- [VORLIEGENDER TEXT]
◇ ◇ ◇ ◇ ◇ ◇ ◇
Oli Guzul - Chemical Cafe

Oli Guzul – Chemical Cafe
www.Editionneumann.de (2006)
(18 Stücke, 66:54 Minuten Spielzeit)

Unter dem Pseudonym Oli Guzul veröffentlicht Jörg Hüttemann aka jayAge seine etwas experimentelleren Werke. Auf der vierten CD unter diesem Namen gibt es drei Suiten und zwei Einzeltracks, die im Laufe des Jahres 2006 aufgenommen wurden.

Von der Grundstimmung ist die CD sehr düster, fast morbide, aber gleichzeitig sanft, fließend und wohlklingend, wobei letzteres Adjektiv bei jayAge mit Vorsicht anzuwenden ist. So würden bei mir die Soundtracks zu Filmen wie „Brazil“ oder „12 Monkeys“ klingen.


In der ersten Suite gibt es u. a. maschinenhafte, aber sehr dezente Rhythmusstrukturen zu merkwürdigen Flächensounds („Dandschee“ oder „Gontor-fertig“), verloren klingende Gesangssamples und Nonsenstexte von Rudi Behnke im Titel „Mutter“ oder „Vergessen“. Beide Gedichte übrigens passend zur Musik eher hoffnungslos. Im ersten Text wird ständig von „Fischen“ geredet, warum, bleibt das Geheimnis der beiden. Das die Suite abschließende „Vorsicht Glass“ bringt dann auch einmal Sequencerrhythmen, die klingen wie die Talking Head mit Brian Eno, aber unter der Aufsicht von jayAge.
◇ ◇ ◇ ◇ ◇ ◇ ◇
- [QUELLDATEN]

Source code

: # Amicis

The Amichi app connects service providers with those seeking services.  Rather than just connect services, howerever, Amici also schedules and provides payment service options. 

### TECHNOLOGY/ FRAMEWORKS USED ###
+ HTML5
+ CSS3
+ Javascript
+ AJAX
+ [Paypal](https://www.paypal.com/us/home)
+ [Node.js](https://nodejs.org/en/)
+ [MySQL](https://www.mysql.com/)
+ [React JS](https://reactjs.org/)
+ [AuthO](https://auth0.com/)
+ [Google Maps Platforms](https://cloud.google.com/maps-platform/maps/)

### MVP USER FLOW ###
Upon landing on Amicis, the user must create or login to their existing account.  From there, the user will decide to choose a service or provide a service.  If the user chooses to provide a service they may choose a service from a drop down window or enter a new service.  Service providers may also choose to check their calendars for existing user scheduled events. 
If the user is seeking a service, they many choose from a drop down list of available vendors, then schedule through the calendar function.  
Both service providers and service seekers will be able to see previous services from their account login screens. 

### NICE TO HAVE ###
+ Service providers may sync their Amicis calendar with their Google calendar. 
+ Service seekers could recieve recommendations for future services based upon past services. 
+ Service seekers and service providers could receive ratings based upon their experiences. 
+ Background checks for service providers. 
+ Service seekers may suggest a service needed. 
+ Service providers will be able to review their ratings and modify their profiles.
◇ ◇ ◇ ◇ ◇ ◇ ◇
- [AUFGABEN]
(a) Was enthält die vierte CD unter dem Namen Oli Guzul laut der Besprechung?
(b) Stimmen diese Aussagen mit der Besprechung überein? Antworte jeweils mit Ja oder Nein und zitiere die entscheidenden Worte. (i) Die Stücke der CD wurden im Jahr 2006 aufgenommen. (ii) Die Texte in „Mutter“ und „Vergessen“ stammen von jayAge. (iii) Die Grundstimmung der CD ist heiter.

- [ANTWORTEN IN REIHENFOLGE]
(a) Drei Suiten und zwei Einzeltracks.

(b)
(i) Ja: »die im Laufe des Jahres 2006 aufgenommen wurden«
(ii) Nein: »Nonsenstexte von Rudi Behnke im Titel „Mutter“ oder „Vergessen“«
(iii) Nein: »Von der Grundstimmung ist die CD sehr düster, fast morbide«